Valori nutrizionali del Prosciutto
I valori nutrizionali del prosciutto crudo generalmente variano a seconda del tipo di carne. Quello che di norma accomuna le varie tipologie sono le moltissime proteine contenute, quasi fino al 28%. A seconda della varietà, il grasso costituisce circa il 18 – 23%, localizzato soprattutto nella parte esterna. Tuttavia, esistono dei tipi di prosciutto “magro” in cui la percentuale di grassi non supera il 3%. Tra i lipidi naturalmente contenuti nel prosciutto troviamo il colesterolo, pari circa a 70 mg per 100 grammi di alimento. All’assenza quasi totale di carboidrati nel prosciutto crudo corrisponde un certo quantitativo di acqua. Il Prosciutto crudo contiene un rilevante numero di vitamine del gruppo B, in particolare B1, B2, B3 e B6, e sali minerali, come potassio, sodio, magnesio, ferro, zinco e fosforo. Inoltre, i prosciutti tutelati dal marchio DOP – come il Prosciutto di San Daniele – sono totalmente privi di conservanti, nitriti e nitrati, ritenuti dannosi per l’organismo.
Buono per la salute e squisito per il palato: il Prosciutto è un alimento da portare a tavola.
I numeri del San Daniele
Nell’ambito della norcineria, l’Italia è un’eccellenza apprezzata in tutto il mondo. Si tratta di un mercato che secondo l’Associazione Industriali delle Carni e dei Salumi (ASSICA), cresce di anno in anno.

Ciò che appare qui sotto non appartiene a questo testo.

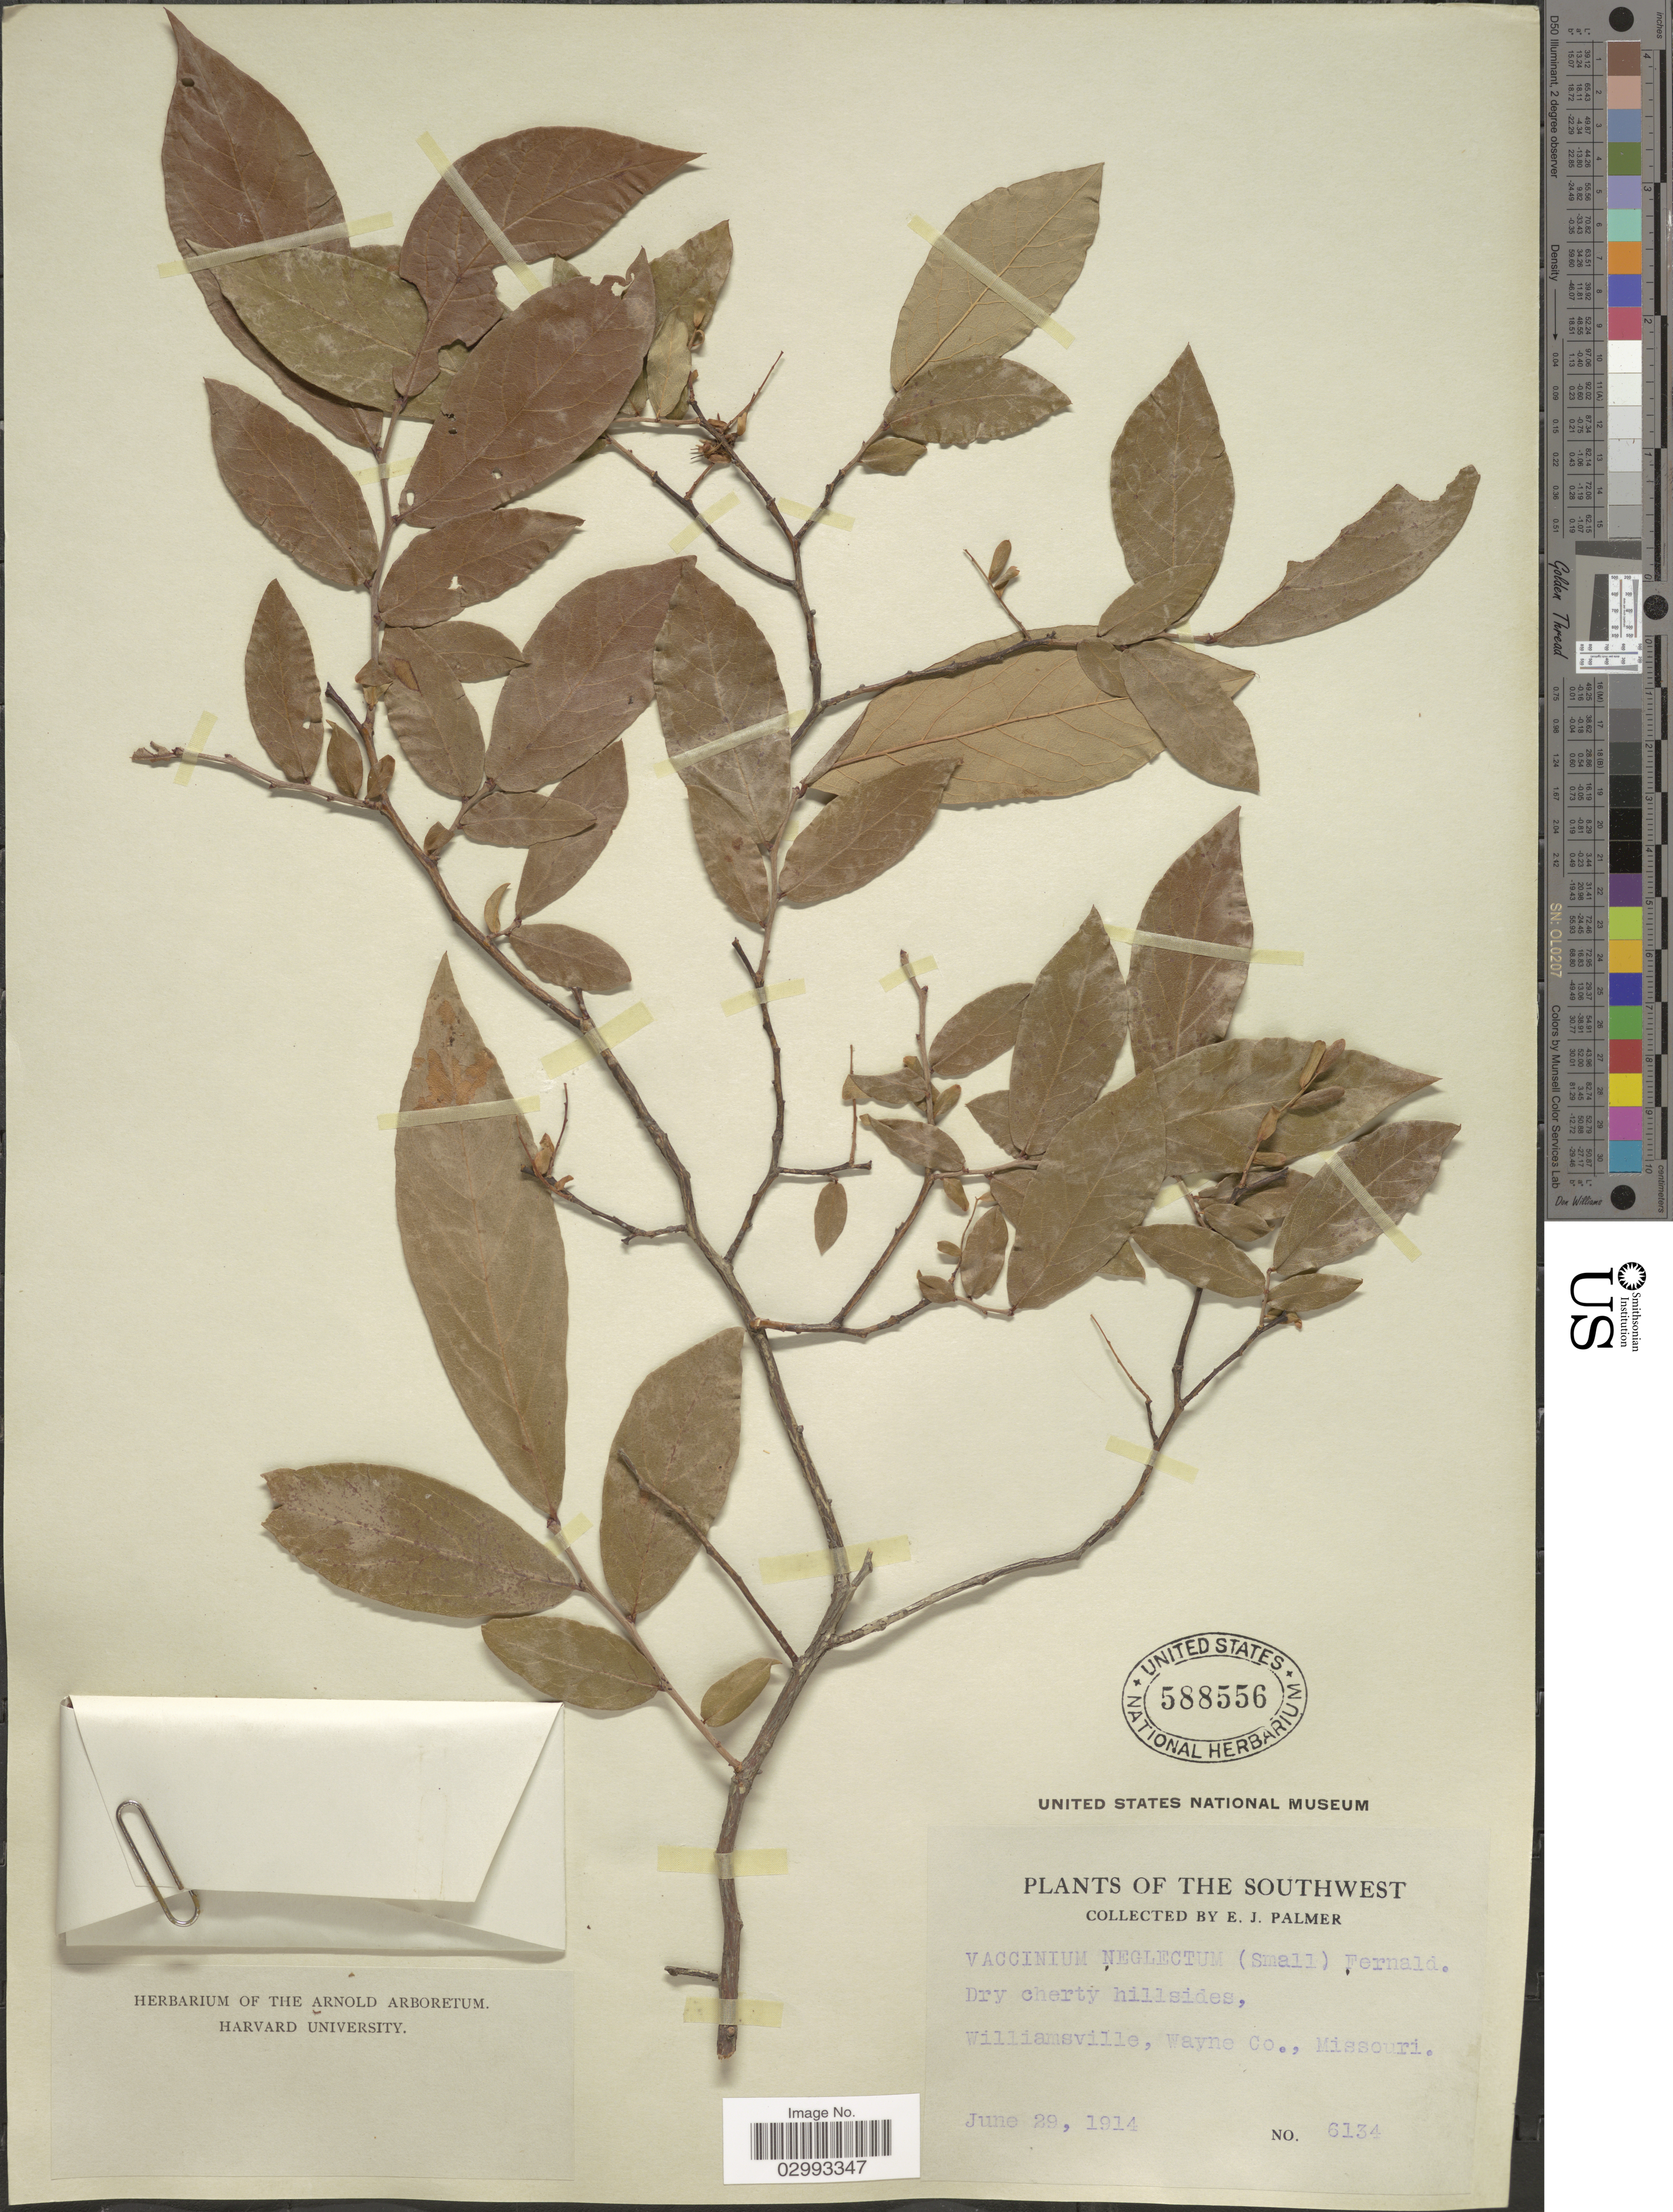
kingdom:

E in questo contesto il Prosciutto di San Daniele è uno dei principali driver del settore enogastronomico italiano.
Nel 2022 la produzione totale è stata di 2.670.000 prosciutti, con un aumento del 1,5% rispetto al 2021. La quota di export rappresenta il 17% della produzione totale, mentre il restante 83% ha raggiunto il mercato nazionale. Il Prosciutto di San Daniele si afferma come un prodotto apprezzato non solo nell’Unione Europea, ma anche nel resto del mondo: delle quote indirizzate al mercato estero, il 57% è stato destinato al mercato europeo, mentre il restante 43% ha raggiunto altri Paesi terzi.
I Paesi che detengono la percentuale più rilevante sono Francia (27% del totale esportato), Stati Uniti (19%), Germania (12%), Australia (11%), Belgio (7%) e Svizzera (6%). Questi sei Paesi costituiscono l’82% del prodotto esportato ai quali si aggiungono i risultati positivi che provengono da Polonia, Austria, Paesi Bassi, Canada e Brasile.
Mentre fuori dall’Italia appare predominante il consumo di prodotto nella sua forma integra, le tendenze nel nostro Paese rispecchiano un trend perfettamente in linea con i nuovi stili di vita e modalità di consumo, che prediligono il prodotto pre-affettato: nel 2022 sono state prodotte più di 21,7 milioni di confezioni certificate, corrispondenti a 405.000 prosciutti e a oltre 1,90 milioni di chilogrammi.